US News: 700 MHz auction is officially over

US News: 700 MHz auction is officially over

Verizon won seven of the twelve Regional Economic Area Groups (REAGs) in block C, which provides nationwide coverage in the continental US and Hawaii.

"The bids we won include a nationwide spectrum footprint covering 298 million Pops, plus 102 licences for individual markets covering 171 million Pops," said Verizon.

Other auction winners were listed on the Fierce Broadband Wireless website. Triad 700 won the Alaska and Puerto Rico/US Virgin Islands regional C Block slices, Small Ventures USA won a piece of the C Block that covers a part of the Gulf of Mexico, and Club 42 CM won the C Block slice that covers Guam, Northern Mariana Islands and America Samoa.

Unified Communications Strategies points out that AT&T and Verizon went after very different slices of the pie. AT&T focused on the restriction-free 12 MHz B Block; grabbing 227 out of 734 licences.

According to an Associated Press report, Verizon's win also gives it "control of the guest list to the open-access party."

While the winner must allow consumers to use any compatible device or software on it as long as it doesn't harm the network, industry analysts point out that, as the winner, Verizon will be the one making the rules and setting the schedule. Furthermore, Verizon hasn't announced how much it will charge for access to its network, raising the prospect of preferential treatment for its own devices.

Mobile Tech News quotes ABI Research senior analyst Nadine Manjaro: "These licences will enable Verizon to extend coverage into rural areas and potentially pose a significant threat to rural operators. In addition, since Verizon has announced plans to deploy LTE, it is highly likely that LTE will be deployed in this frequency band."

Manjaro says it's no surprise that Google didn't win. "Google just went in to get the networks opened up.

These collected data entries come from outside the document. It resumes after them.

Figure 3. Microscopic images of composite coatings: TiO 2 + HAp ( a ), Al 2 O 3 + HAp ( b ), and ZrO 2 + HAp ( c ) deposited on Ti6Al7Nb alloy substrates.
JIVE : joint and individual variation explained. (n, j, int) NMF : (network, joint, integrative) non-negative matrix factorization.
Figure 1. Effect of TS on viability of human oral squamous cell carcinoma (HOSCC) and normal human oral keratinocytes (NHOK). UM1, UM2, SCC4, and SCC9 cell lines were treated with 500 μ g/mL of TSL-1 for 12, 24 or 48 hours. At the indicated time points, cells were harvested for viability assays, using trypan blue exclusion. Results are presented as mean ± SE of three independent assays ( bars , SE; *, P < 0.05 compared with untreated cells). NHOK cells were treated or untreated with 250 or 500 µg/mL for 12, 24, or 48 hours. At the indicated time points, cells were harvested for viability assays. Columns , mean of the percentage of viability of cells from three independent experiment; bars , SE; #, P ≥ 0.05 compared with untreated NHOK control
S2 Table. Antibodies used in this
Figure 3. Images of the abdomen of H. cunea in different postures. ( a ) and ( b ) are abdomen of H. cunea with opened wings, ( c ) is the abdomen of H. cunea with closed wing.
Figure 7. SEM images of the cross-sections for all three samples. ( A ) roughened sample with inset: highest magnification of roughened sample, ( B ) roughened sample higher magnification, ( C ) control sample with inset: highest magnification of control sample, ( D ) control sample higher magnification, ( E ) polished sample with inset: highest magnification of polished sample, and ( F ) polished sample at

They did achieve their goal of requiring that the networks be open to whatever devices they intend to bring to market, without incurring major costs.

Satellite TV company, EchoStar, won an almost-nationwide footprint in the E Block, and could be the new mobile broadband operator that the FCC hoped the 700 MHz auction would produce.

While EchoStar could potentially deploy mobile WiMAX services similar to those of Sprint and Clearwire, it only has six MHz of spectrum in each market, compared to Sprint's approximate 90 MHz in each market.

The D Block emergency services part of the spectrum failed to attract the required $1.3 million minimum bid, and Manjaro believes the FCC will re-run the D Block auction with new requirements – probably reducing the reserve price.

"We are very pleased with our auction results," commented Verizon. "Specifically, we were successful in achieving the spectrum depth we need to continue to grow our business and data revenues, to preserve our reputation as the nation's most reliable wireless network, and to continue to lead in data services and help us satisfy the next wave of services and consumer electronics devices."